Não à guerra. Sim aos Estados Unidos
Não, tal como Bush pai não nos convenceu, Bush filho também não nos convence. Não conseguimos entender por que Saddam é o pior de todos os homens, por que é o mais perigoso, por que derrubá-lo é tão indispensável à luta contra o terrorismo. Pelo contrário: quando comparada a outros regimes, a tirania de Saddam parece mais “moderada”. Basta ver a tolerância para com as Igrejas cristãs, que no Iraque existem; em outros países, não.
Somos contra esta guerra; estamos com o Papa, que a considera desproporcional como método e como finalidade, e vem recorrendo a todos os meios lícitos para evitá-la: para evitar que os pobres iraquianos, já expostos à opressão humana e política, também o sejam aos bombardeios aéreos, bem mais mortais. E, todos nós, às conseqüências de um conflito inútil.
Estamos com o Papa não só contra a guerra, mas sobretudo a favor da sua obra de construção da paz. O Papa não desautoriza os Estados Unidos; não diz que são a cloaca de todos os vícios do rico Ocidente; não lhes retira o batismo, nem excomunga os soldados católicos que partiram para o Iraque; mas a todos convida a se unirem a ele na oração (“Só uma intervenção do Alto pode permitir esperar um futuro menos sombrio. [...] Convido a todos que tomem nas mãos o Rosário para invocar a intercessão da Virgem Santíssima”; Angelus de 9 de fevereiro de 2003) e na busca da forma mais adequada de combater a violência que pesa sobre nós.

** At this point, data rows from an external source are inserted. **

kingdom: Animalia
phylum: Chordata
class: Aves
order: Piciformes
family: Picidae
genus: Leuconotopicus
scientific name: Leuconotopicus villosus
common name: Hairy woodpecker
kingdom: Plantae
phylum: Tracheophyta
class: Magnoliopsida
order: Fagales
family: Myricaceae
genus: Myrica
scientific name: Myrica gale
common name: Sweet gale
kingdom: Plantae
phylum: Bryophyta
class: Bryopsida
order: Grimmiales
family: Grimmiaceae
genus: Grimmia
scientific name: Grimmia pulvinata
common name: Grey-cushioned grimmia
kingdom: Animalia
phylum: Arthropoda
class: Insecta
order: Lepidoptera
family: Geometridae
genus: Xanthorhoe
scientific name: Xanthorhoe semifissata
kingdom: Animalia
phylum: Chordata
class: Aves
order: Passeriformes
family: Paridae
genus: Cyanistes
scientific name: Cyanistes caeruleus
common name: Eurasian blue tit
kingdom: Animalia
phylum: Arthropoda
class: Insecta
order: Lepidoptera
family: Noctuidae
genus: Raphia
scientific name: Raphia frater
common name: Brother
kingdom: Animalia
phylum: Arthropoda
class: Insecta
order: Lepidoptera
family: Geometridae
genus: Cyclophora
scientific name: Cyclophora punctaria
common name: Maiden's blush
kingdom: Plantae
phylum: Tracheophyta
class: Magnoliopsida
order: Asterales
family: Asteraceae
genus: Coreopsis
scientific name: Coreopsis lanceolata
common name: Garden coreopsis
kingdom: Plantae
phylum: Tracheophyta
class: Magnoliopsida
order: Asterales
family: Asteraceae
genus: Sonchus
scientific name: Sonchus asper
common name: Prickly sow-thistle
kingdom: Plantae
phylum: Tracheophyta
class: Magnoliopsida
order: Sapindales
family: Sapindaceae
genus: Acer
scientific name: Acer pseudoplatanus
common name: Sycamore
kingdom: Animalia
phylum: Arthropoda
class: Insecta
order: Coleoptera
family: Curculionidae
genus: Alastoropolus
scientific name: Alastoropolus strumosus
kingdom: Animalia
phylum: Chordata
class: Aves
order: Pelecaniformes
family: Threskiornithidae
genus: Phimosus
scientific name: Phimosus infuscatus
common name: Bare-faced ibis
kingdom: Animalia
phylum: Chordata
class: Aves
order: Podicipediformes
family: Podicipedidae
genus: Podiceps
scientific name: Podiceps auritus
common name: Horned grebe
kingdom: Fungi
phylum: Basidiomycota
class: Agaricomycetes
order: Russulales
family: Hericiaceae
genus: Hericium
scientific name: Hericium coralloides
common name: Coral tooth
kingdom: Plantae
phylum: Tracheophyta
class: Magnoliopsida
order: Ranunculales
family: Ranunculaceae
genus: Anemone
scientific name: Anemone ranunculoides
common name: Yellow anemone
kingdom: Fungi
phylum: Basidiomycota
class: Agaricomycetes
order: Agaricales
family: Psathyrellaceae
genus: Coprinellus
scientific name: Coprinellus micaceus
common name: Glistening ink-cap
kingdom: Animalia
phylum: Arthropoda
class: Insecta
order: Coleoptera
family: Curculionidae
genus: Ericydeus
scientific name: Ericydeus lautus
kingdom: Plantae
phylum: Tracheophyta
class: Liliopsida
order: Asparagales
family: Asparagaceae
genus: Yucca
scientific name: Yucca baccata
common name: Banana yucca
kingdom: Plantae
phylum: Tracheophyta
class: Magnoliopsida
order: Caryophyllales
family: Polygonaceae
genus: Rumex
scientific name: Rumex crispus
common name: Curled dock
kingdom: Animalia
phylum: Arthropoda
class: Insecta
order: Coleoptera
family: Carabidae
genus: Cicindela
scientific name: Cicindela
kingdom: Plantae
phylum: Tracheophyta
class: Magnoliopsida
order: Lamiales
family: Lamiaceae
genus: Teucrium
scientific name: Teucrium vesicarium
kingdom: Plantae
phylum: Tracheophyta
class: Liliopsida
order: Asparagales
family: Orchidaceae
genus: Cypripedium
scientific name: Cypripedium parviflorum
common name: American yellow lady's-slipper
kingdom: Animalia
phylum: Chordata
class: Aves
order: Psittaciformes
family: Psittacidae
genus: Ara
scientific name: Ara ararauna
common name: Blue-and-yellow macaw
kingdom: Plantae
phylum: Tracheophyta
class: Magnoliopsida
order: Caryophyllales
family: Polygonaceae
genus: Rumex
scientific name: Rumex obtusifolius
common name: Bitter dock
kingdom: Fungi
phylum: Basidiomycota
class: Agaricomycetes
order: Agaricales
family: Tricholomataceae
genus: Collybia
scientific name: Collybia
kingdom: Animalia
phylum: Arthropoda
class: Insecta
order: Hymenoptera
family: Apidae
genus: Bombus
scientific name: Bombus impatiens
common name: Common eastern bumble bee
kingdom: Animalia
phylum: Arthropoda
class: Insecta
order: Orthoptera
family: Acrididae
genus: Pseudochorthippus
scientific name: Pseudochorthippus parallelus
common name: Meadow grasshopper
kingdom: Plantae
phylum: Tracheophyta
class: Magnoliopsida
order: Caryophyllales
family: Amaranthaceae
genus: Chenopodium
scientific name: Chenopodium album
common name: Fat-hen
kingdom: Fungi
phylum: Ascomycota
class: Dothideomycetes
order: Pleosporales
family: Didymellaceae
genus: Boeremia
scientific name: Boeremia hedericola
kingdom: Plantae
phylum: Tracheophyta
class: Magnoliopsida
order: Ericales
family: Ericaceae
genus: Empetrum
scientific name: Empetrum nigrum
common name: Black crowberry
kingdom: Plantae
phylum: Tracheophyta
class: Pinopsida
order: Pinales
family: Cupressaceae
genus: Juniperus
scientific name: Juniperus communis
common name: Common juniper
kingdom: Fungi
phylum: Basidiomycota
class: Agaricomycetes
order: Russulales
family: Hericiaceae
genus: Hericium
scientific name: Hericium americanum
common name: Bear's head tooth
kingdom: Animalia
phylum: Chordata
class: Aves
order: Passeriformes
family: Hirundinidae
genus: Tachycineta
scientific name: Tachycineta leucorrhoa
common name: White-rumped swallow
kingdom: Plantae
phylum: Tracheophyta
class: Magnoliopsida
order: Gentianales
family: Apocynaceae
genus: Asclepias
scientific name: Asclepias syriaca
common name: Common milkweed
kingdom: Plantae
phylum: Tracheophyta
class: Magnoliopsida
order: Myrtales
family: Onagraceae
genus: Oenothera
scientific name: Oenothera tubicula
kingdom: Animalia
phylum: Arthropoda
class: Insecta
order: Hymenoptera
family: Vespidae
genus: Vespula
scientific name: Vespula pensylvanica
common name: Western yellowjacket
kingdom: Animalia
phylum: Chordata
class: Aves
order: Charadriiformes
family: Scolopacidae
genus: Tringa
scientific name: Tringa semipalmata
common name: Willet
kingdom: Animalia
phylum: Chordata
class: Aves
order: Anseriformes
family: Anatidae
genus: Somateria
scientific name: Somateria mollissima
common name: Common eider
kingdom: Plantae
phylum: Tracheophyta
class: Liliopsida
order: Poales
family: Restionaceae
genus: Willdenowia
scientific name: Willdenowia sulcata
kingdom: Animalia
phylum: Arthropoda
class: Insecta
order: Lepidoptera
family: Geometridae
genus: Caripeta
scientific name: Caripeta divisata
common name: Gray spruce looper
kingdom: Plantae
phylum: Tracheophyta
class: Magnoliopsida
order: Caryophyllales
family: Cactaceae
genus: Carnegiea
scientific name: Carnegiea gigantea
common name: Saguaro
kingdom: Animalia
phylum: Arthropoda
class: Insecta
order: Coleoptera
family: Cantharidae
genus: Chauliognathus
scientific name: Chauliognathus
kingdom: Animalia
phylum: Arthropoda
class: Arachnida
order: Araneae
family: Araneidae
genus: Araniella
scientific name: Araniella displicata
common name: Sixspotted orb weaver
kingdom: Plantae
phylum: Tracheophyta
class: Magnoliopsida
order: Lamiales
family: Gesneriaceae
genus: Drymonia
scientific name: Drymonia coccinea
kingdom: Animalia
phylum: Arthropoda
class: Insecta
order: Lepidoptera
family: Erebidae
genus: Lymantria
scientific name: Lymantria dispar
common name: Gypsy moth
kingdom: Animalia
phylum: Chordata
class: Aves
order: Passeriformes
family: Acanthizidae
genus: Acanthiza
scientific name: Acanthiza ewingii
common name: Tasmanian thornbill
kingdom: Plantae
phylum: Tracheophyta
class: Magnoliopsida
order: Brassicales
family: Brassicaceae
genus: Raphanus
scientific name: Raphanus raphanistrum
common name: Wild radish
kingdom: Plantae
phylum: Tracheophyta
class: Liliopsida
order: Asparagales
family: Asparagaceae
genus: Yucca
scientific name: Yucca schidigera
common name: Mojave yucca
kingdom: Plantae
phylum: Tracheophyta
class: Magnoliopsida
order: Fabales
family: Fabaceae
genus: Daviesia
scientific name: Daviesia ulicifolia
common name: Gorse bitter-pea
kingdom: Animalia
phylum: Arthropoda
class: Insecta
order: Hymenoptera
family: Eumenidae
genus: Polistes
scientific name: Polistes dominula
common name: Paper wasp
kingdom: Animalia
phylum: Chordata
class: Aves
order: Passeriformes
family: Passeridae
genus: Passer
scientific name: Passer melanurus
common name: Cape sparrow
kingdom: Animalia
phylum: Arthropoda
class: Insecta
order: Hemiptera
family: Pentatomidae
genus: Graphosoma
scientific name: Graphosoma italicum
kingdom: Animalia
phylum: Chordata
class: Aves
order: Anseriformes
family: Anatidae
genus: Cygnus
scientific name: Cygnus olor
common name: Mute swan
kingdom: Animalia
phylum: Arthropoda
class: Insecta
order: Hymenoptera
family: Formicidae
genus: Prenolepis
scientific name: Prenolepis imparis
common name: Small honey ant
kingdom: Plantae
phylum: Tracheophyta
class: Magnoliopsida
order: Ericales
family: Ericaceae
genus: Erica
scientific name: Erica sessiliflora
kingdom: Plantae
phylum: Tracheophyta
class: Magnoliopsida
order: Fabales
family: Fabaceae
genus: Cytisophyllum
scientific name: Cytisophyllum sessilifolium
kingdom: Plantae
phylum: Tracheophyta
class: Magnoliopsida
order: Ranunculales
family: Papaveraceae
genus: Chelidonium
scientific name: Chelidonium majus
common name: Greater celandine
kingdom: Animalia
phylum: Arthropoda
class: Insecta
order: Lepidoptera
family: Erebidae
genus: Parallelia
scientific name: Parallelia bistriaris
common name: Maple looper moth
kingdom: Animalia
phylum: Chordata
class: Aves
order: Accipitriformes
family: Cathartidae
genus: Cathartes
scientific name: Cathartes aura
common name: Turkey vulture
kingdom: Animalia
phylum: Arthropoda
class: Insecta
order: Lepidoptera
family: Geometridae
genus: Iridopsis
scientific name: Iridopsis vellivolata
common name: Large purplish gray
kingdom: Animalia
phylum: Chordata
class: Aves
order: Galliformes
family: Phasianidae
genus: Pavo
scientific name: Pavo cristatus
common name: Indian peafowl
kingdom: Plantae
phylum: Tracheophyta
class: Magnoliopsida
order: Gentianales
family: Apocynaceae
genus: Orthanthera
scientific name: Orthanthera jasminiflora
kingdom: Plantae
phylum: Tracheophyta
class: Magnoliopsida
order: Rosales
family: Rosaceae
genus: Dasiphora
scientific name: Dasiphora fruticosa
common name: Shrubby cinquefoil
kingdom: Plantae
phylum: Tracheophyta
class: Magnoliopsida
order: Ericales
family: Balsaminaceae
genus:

Vemos um aspecto irrenunciável dessa forma mais adequada: a salvaguarda da liberdade. A liberdade de crer, a liberdade de se expressar, a liberdade de trabalhar por um futuro melhor; a liberdade da Igreja e a liberdade do Estado; a liberdade das instituições e a liberdade da democracia. Os Estados Unidos são um exemplo disso: são um exemplo tão forte que chegam quase a se tornar uma espécie de sonho, sobretudo para os mais excluídos. Por isso, mesmo que o governo americano, na contingência atual, esteja cometendo um erro, nós não renunciamos aos Estados Unidos, mesmo porque, nos Estados Unidos, a pessoa pode ser contra a guerra dos próprios Estados Unidos. Em muitos países, semelhante liberdade nem é sonhada. Não queimamos as bandeiras americanas, não buscamos a utopia de sociedades tão perfeitas que nelas ninguém mais precise ser bom. Não nos sentimos tranqüilos porque fazemos declarações aprovadas pela maioria.
Sentimos responsabilidade, amargura e pena pelas contradições que não se conseguem resolver; pela impotência dos organismos internacionais; pelos condicionamentos que, inevitavelmente, amarram as relações entre os Estados. Sabemos que a nossa liberdade deve ser usada para mudar as coisas com esforço, determinação e escolhas civilizadas.
O verdadeiro movimento pela paz é um movimento de educação, no qual se possa afirmar como consciência de povo a escolha de que o mal não vença o bem - esse mal que está terrivelmente presente também em cada um de nós e não apenas num inimigo externo (que muda conforme o lado com que nos alinhamos). De tal forma que todo juízo e toda ação sejam fatores de paz, de justiça e de civilidade. Como devem ser.